My writing instructor looks at the girl who’s read her poem aloud, then around at the rest of the group for affirmation. Everyone nods. I have to agree.

The girl’s not so sure. She wrinkles her brow. “Like what? Change it to what?”

I know how she feels. Everything you learn sounds cheesy, eventually. All those words you pick up in church basements; pithy little sayings on cards printed by AA’s Central Office. Cards with layers of masking tape on the back, cards that can’t stay up all week so they’re taken down at the end of each meeting and stored in cardboard boxes next to tins of Maxwell House, bags of sugar, non-dairy creamer, a mess of plastic spoons. Cardboard boxes stacked into a closet in the hallway outside the room. Each box belonging to a different group: “Monday Night Big Book Discussion”, “Tuesday Keep Coming Back”, “Thursday As Bill Sees It 7pm”. Words and phrases that have worked their way into mainstream consciousness far enough to generate parody in movies and on Saturday Night Live: “One Day at a Time”, “Keep it Simple”, “Easy Does It”. Familiarity breeds contempt.

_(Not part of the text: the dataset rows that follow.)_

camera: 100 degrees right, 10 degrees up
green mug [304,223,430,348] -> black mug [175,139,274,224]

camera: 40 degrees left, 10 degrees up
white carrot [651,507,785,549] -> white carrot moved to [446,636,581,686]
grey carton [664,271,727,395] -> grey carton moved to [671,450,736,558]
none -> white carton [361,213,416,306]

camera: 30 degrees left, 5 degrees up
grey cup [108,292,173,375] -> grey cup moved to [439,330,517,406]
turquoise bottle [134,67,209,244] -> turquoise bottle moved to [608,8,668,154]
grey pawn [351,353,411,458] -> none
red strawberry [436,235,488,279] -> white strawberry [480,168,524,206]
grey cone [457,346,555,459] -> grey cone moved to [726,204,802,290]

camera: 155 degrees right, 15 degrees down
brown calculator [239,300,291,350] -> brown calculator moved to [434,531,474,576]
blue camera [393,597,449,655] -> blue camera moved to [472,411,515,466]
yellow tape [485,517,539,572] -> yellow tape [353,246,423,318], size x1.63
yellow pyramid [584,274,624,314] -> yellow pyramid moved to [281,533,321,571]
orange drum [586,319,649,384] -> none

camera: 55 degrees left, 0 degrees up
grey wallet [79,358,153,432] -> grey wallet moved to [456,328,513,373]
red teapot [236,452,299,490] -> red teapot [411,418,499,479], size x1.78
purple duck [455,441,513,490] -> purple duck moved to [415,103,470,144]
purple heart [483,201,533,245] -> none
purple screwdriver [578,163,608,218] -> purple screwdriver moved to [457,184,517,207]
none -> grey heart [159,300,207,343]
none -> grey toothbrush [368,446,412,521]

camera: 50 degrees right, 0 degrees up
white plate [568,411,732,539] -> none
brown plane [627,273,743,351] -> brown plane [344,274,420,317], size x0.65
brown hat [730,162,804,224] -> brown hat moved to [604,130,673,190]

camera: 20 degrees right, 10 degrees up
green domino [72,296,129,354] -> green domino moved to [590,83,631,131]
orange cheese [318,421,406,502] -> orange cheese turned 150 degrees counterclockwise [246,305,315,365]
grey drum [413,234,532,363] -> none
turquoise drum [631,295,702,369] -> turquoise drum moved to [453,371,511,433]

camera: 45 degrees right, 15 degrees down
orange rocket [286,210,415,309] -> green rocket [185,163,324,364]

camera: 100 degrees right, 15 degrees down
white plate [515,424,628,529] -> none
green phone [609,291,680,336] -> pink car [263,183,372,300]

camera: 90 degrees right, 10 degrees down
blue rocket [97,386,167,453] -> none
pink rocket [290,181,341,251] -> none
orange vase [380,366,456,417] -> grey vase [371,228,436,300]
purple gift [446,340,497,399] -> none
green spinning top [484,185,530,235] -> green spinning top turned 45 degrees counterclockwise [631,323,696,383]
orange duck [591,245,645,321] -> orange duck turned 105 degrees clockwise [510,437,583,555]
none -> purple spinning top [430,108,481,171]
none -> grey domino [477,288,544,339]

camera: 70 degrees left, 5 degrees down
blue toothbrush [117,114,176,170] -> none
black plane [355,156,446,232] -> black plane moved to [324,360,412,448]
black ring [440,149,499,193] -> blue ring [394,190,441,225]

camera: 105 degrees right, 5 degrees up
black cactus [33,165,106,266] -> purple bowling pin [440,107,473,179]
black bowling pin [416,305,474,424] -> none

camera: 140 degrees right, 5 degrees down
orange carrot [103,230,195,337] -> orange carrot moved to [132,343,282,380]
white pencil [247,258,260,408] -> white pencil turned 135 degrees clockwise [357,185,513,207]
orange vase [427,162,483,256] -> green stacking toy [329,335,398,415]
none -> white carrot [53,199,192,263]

I forget to let go. I hang on tight to trouble, to worry. I obsess, I sweat, I toss and turn. I want love and assurance. I want affection. I want success. I want comfort and money and sex. I want a life free of embarrassment and boredom. I want a better job. I want the world to be okay. What does Meryl Streep say in “Postcards from the Edge?” The problem with instant gratification is that it takes too long.

On Tuesday we filmed a scene where I used to bartend; early in the morning I parted the thick black curtains hanging inside the front door and slipped inside, the bright sun cutting off abruptly as the curtains fell back in place. The dark windowless rooms, the smell of old beer and urinals and ashtrays and sex. Walls covered with Tom of Finland-like art; beautiful paintings of men, butts, penises. Flyers for every night of the week; a xerox of a boy in a jockstrap, head tilted back, mouth wide open as a leatherman empties a bottle of tequila onto his waiting tongue. A beautiful blue painting of a man’s backside on the restroom door, done by one of the bartenders; does he still work here? Who still works here, how do they do it, year after year? I know where the sinks are, I can lean across the bar with three beer bottles half-full with tea (for the scene) and drain them without looking. I know where the light switches are. I know where to find the votives, where to toss the bottles. I know you have to push the trashcan in front of the restroom door when you take a piss, if you want any privacy. As they set up for the next angle, I leaf through the bar rags, more snapshots of half-naked men, groups of shirtless friends at all the clubs, all of this, it was my life for awhile.

My barber, a former Mr. International Leather, was wearing a “Manhunt.net” T-shirt the other day. I was looking at it thinking, “I don’t want to hunt for men anymore; I don’t want sex just for the sake of sex.” I never have; I’ve always wanted more. I may have acted otherwise for awhile, then again I was doing a lot of drugs, chemicals that would let me do things I didn’t want to be doing.

I don’t want to wait another month to meet the space monkey. Another month of the Imaginary Friend, when I’d rather get my hands on the real thing. I want a date I can circle on the calendar; an oasis in this desert; an eye in the storm. I want a chest to sleep on, a hand to run through my hair. I want the comfort of another man’s arms in uncertain times.

I can’t seem to control anything; my job, the war, my virus. Love. I want to know it’s going to happen, I want it all today. I don’t want to let go of anything; I want to hold on tight. If I can’t clutch him I’m gonna clutch something. What do you have if you let everything go? Who are you without anything to squeeze? I’m not that evolved. I’m changing, but not that fast.